* **Work instructions**:
Everything from the line containing "1071 312 2.37" to the end of the records below should be repeated exactly, with no other lines added.

* **Dataset excerpts**:
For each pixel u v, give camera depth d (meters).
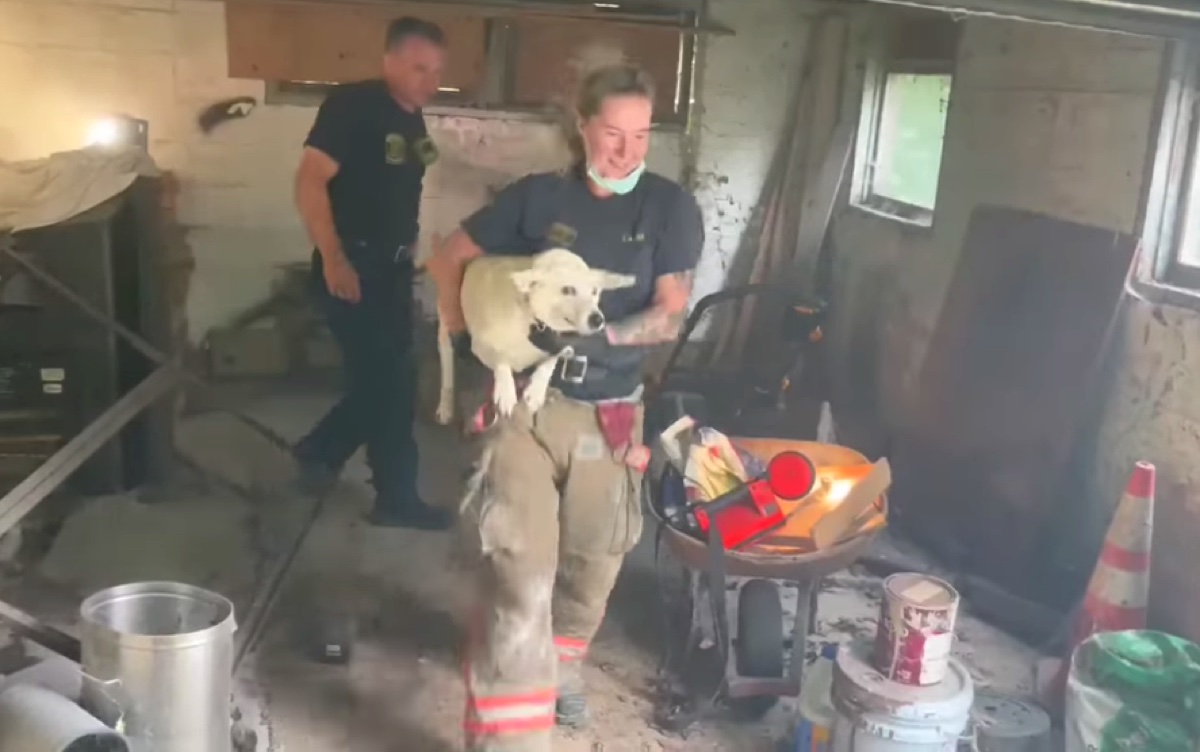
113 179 2.71
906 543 2.58
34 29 2.76
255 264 2.91
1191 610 2.05
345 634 2.14
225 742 1.69
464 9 2.58
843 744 1.70
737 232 3.02
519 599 1.66
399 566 2.43
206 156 2.89
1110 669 1.77
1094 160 2.34
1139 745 1.69
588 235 1.69
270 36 2.72
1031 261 2.49
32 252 2.55
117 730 1.56
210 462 2.78
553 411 1.68
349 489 2.71
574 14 2.61
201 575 2.37
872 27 2.92
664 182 1.72
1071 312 2.37
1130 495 2.01
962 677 1.72
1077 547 2.36
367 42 2.71
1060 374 2.38
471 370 1.75
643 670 2.10
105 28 2.76
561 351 1.68
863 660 1.74
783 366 2.83
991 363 2.56
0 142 2.86
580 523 1.75
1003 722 1.88
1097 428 2.33
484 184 2.64
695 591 2.09
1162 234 2.23
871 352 2.88
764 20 2.90
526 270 1.68
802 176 3.04
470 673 1.71
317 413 2.82
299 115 2.85
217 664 1.64
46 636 1.81
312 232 2.65
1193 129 2.17
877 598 2.39
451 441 2.66
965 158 2.74
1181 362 2.10
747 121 2.99
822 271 3.05
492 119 2.62
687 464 2.00
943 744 1.64
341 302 2.66
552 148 2.61
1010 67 2.58
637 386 1.75
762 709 1.98
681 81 2.91
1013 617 2.29
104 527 2.55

* **Result below**:
1071 312 2.37
1130 495 2.01
962 677 1.72
1077 547 2.36
367 42 2.71
1060 374 2.38
471 370 1.75
643 670 2.10
105 28 2.76
561 351 1.68
863 660 1.74
783 366 2.83
991 363 2.56
0 142 2.86
580 523 1.75
1003 722 1.88
1097 428 2.33
484 184 2.64
695 591 2.09
1162 234 2.23
871 352 2.88
764 20 2.90
526 270 1.68
802 176 3.04
470 673 1.71
317 413 2.82
299 115 2.85
217 664 1.64
46 636 1.81
312 232 2.65
1193 129 2.17
877 598 2.39
451 441 2.66
965 158 2.74
1181 362 2.10
747 121 2.99
822 271 3.05
492 119 2.62
687 464 2.00
943 744 1.64
341 302 2.66
552 148 2.61
1010 67 2.58
637 386 1.75
762 709 1.98
681 81 2.91
1013 617 2.29
104 527 2.55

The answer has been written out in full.